The thing made me very uneasy, for the damage had been done by some one who had had tools for the purpose. There was nothing for it but to telephone to the little shipyard at Hjalmarshavn and get them to send up a man. I did not do this at once, for I was trysted with Haraldsen to walk to the north end of the island, and put it off till we returned to luncheon.
I did not enjoy that walk, for I kept puzzling over the motor-boat, and I could not shake off the feeling that something was beginning to flaw the peace of the island. The accident was utterly incomprehensible to me, except on the supposition that Gregarsen had been drunk, or had gone temporarily insane and had forgotten what he had done. It was a nuisance, for next day we should have been sending to Hjalmarshavn for letters, and I longed for some word from Sandy. I felt myself set down on a possible battlefield with no sign of the commander-in-chief. Haraldsen's conversation did not cheer me. He was as mysterious as a spae-wife, and his only answer to my complaint was, 'What must be, will be.' Also the weather suddenly began to change. By midday the blue of the sky had dulled, and the heavens seemed suddenly to drop lower. The clear outlines of the Halder hills had gone, and the Channel, instead of a shining crystal, became an opaque pebble. 'Ran is stoking his ovens,' was all Haraldsen said on the subject, and it did not comfort me to know that Ran was a sea-god.
Immediately after luncheon I rang up Hjalmarshavn, but could not get through. There was nothing wrong with the apparatus in the House, and the trouble was probably at the other end, but the motor-boat business had filled me with suspicions, and I set out alone in the afternoon to trace the telephone line. It ran on low posts by the back of the garden and then down a shallow cleft to the beach not a quarter of a mile south of the village. It was clearly all right as far as the water's edge. But then I had a shock. It entered the sea in a copper casing from a little concrete platform. There seemed something odd about the look of that take-off, and I ran my hand down the cable. I lifted up an end which had been neatly cut through.
That put the lid on my discomfort. The fog was thickening. While walking with Haraldsen I had been able to see the other side of the Channel and witness the Tjaldar, returning from one of her dredging expeditions, settling snugly into her little harbour. But now Halder was blotted out, and I could only see a few hundred yards of sea. I felt as if we were being shut into a macabre world where anything might happen. We and our enemies, for that our enemies were near I had no manner of doubt. They had cut our communications and had us at their mercy—three men, two children, and a batch of ancients. Where they were, how they had got here, I never troubled to think. I felt them in the fog around me—Hulda's Folk, who had their own ways of moving by land and sea.

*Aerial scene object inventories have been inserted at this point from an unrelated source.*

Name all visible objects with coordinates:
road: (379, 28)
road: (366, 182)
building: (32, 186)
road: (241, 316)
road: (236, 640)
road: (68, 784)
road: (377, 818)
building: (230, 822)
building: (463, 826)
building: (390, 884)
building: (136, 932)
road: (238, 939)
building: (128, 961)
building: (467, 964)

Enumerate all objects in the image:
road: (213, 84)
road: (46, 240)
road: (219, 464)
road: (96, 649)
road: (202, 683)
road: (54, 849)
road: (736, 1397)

I ran back to the House in what was pretty near a panic. Lombard and Haraldsen had gone for a walk, and to give myself something to do I overhauled our armoury. We had half a dozen rifles, four shotguns, and plenty of ammunition. There was a revolver for each of us, and a spare one which I had destined for Peter John.

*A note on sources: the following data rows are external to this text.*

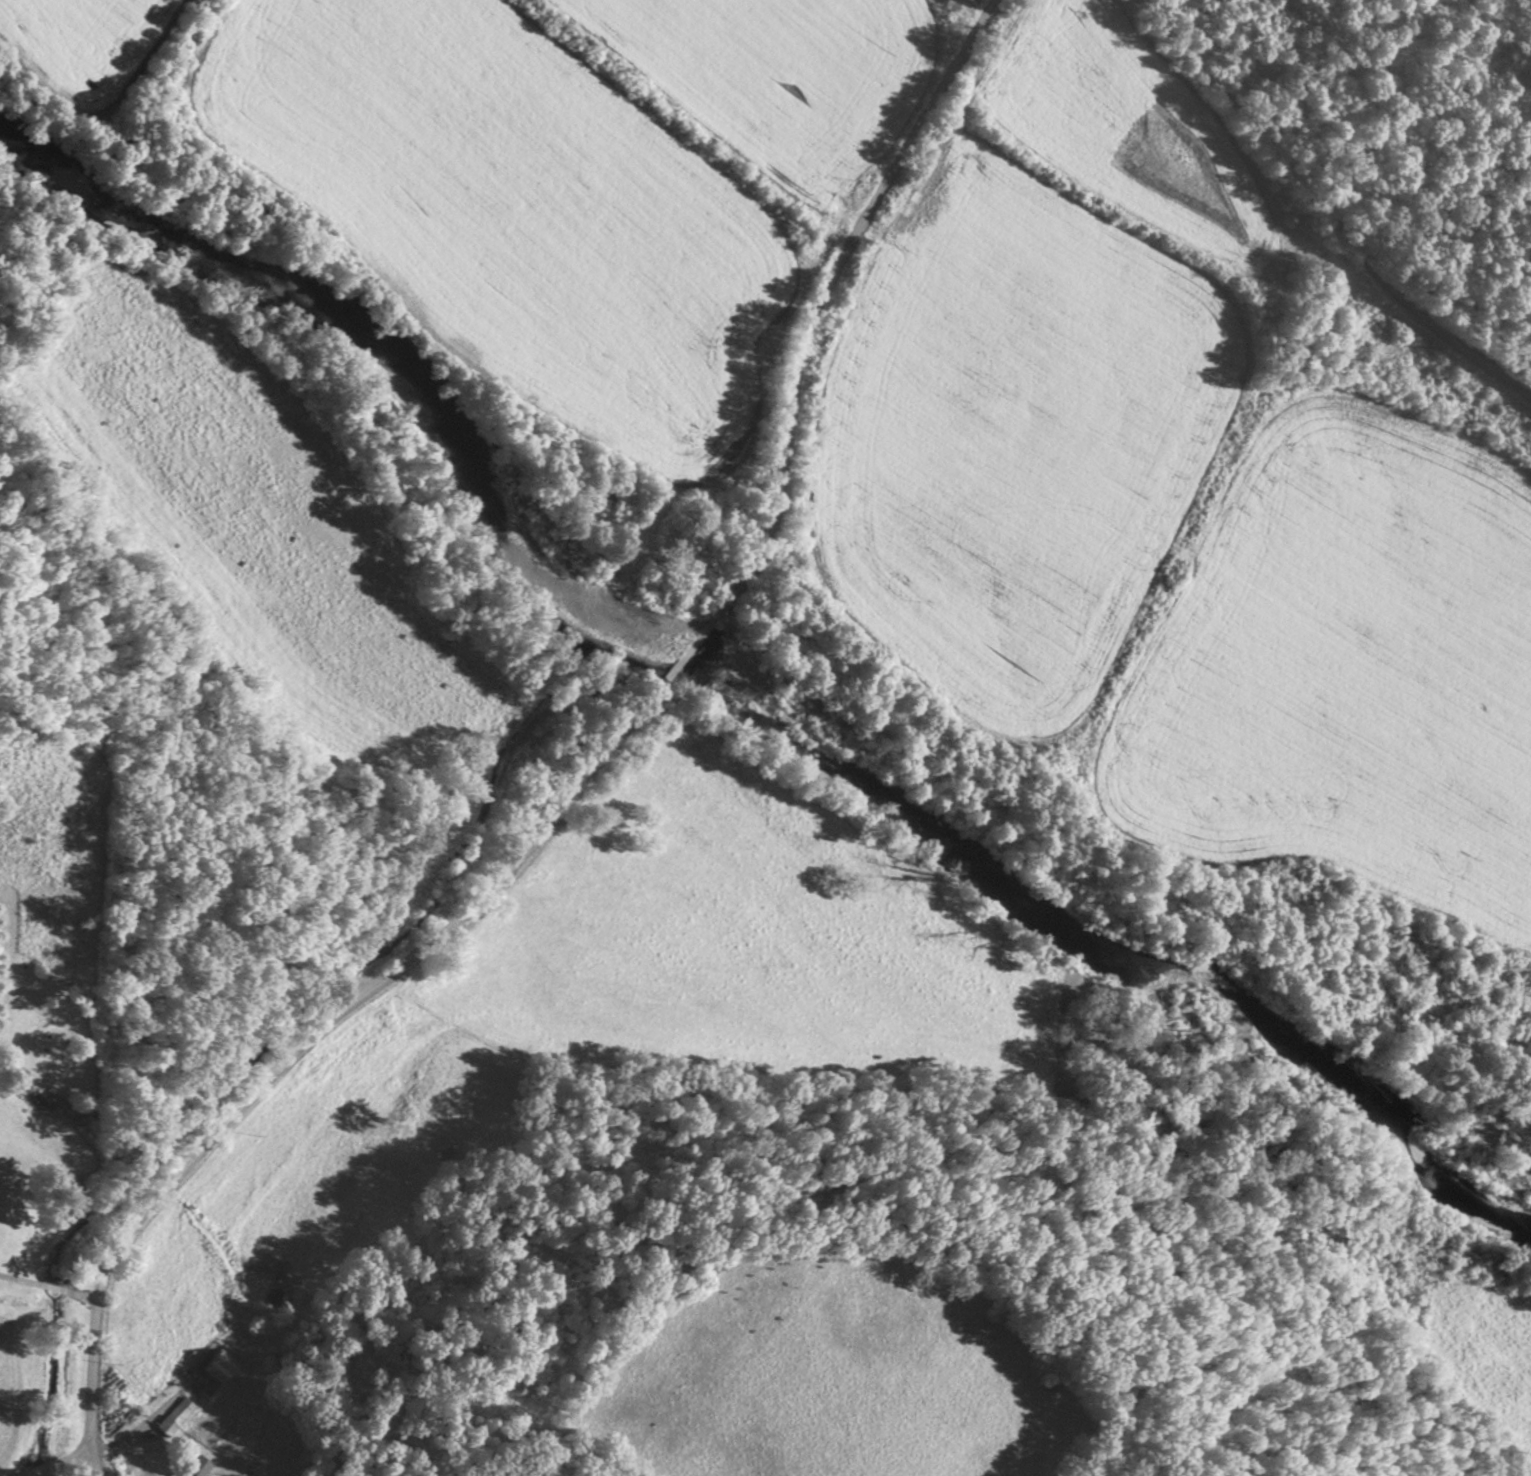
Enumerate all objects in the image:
building: (970, 1)
road: (1320, 208)
road: (823, 290)
road: (692, 648)
road: (278, 1053)
road: (53, 1285)
building: (221, 1366)
building: (178, 1416)
road: (95, 1461)
building: (198, 1466)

At the thought of him all my anxiety was switched on to the children. If there were evil things afoot in the island they might be at their mercy. Haraldsen and Lombard returned for tea, but not Anna and Peter John. When he heard my story Haraldsen came out of his Nordic dreams and became the distracted parent. The fog had drawn closer, and our search could only be blind, but we got together the garden staff and Gregarsen, and set out in different directions.
The dinner-hour came and there was no sign of them. In the dim, misty brume which was all the northern night, we stumbled about the island. Midnight came and we were still searching. In the small hours of the morning they had not returned.